Our Math Deficit Doesn't Add Up - danso
http://www.motherjones.com/kevin-drum/2013/04/our-math-deficit-doesnt-add

======
wahsd
Bingo. This has been a general trend across all measures; as productivity and
technology have made things more efficient and profitable, corporations and
their government patsies have had no interest other than lining executive and
investor pockets. No lowering of prices, no increasing wages, no improvement
of quality of living, no improvement of benefits, no public-good spending,
etc. It has all been pure exploitative, carpetbagger type of pilfering of
rigged sham markets; pump, dump, and support the fraudulent the price.

Anyone who thinks the American market is a free trade market is abjectly
delusional; it's a market of dominant cartels who make mediocre efforts at
appearing to provide choice and act competitive just like our inept and
antiquated political parties and structure. Collusion has all but removed real
choice in all of our markets.

------
todd2012
There are other possible reasons for the perceived math deficit. Factories
like General Plastics may be seeing lower scores from job applicants because:

1) Racism 20 years ago may have prevented minorities from applying for jobs at
these factories. Now, policies, attitudes, and the workplace environment may
encourage more african americans or hispanics to apply for these jobs. The
full NEAP reports make it clear that there is still a significant math
performance gap between the overall population and whites. A broader pool of
applicants, reflecting less racism today, will result in lower math
performance. (This performance gap although significant is narrowing.)

2) Sexism 20 years ago could have precluded many women from applying for
factory jobs. Now with more women applying, the performance gap in math
between women and men may affect the average results seen on General Plastics
tests. (Unfortunately, this performance gap hasn't narrowed over time.)

3) Improved opportunities for students from lower income families to go to
college (because of student loan programs) may be causing the lower test
scores at General Plastics. There is a significant performance gap in math and
reading associated with family income, so it is more likely that students from
lower income families apply for factory jobs rather than go to college today.
Twenty years ago even the better performing students from low income families
might not have been able to go to college because of the expense. Now, the
better students from this pool will go to college (supported by student loans,
etc.) changing the population that will be applying for factory jobs.

I'm not sure if any of these possibilities is true, but they are alternative
hypotheses not considered by the article. Notice that each of these
possibilites don't imply that things are getting worse, but that things are
getting better (over a multi-decade time period--less racism, sexism, more
opportunities).

------
AlienBluer644
"Scaled Score" vs. "Raw Score"

Learn. The. Fucking. Difference.

This article shows a graph of the _scaled_ scores on the NAEP Math test. The
_scaled_ scores remained flat. He then uses that fact to show that students
are about as good at math now as they were 35 years ago.

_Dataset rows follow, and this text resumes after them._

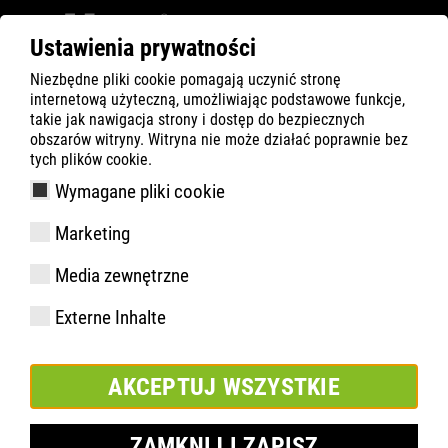
Ustawienia prywatności
Niezbędne pliki cookie pomagają uczynić stronę
ATLAS
Company
Inside
internetową użyteczną, umożliwiając podstawowe funkcje,
Maksymalna ochrona: ATLAS wprowadza serię
takie jak nawigacja strony i dostęp do bezpiecznych
obszarów witryny. Witryna nie może działać poprawnie bez
MAX
tych plików cookie.
Wymagane pliki cookie
Marketing
Media zewnętrzne
Externe Inhalte
AKCEPTUJ WSZYSTKIE
ZAMKNIJ I ZAPISZ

There's just no fucking connection.

It's true that the scaled scores have remained the same, but all that shows is
that the group of people taking the test now is about as diversely-skilled in
mathematics as they were in 1978. For all we know, the raw scores could have
plummeted 50%.

The only thing we can conclude from this graph is that the test _itself_ is
just about as good at ranking students as it was 30 years ago, and, maybe,
that student math-skill-diversity has remained constant. The "bell curve" is
the same shape as it was yesterday. But that doesn't mean it hasn't been
bitch-slapped to the left. To the left.

The only thing we can conclude from this article is that the author doesn't
know shit about statistics. We can't conclude anything about General Plastics,
or any other military commander.

SOURCE: Psychometrics is my bitch.

TL;DR - Kids might suck more at math than before, or not; the relevant data
isn't in this article.

------
thebooktocome
The argument against explanation 3 (roughly, "NCLB created incentives for
schools to teach kids to be good at math tests and not good at real-world
problem solving") is that no one teaches to the NAEP, and that the NAEP has
stayed mostly constant in its material coverage since '78.

This would be sound if the NAEP tested real-world problem solving. However,
judging by their sample question booklets (
<http://nces.ed.gov/nationsreportcard/about/booklets.asp> ), the NAEP consists
of the sorts of questions one would assign for homework in a high school
algebra or geometry class: e.g., "train" problems, proofs of properties of
triangles, and so on -- not exactly things I would call "real-world problem
solving."

My own personal experience as an undergraduate math instructor hints very
strongly to me that #3 is the most significant issue.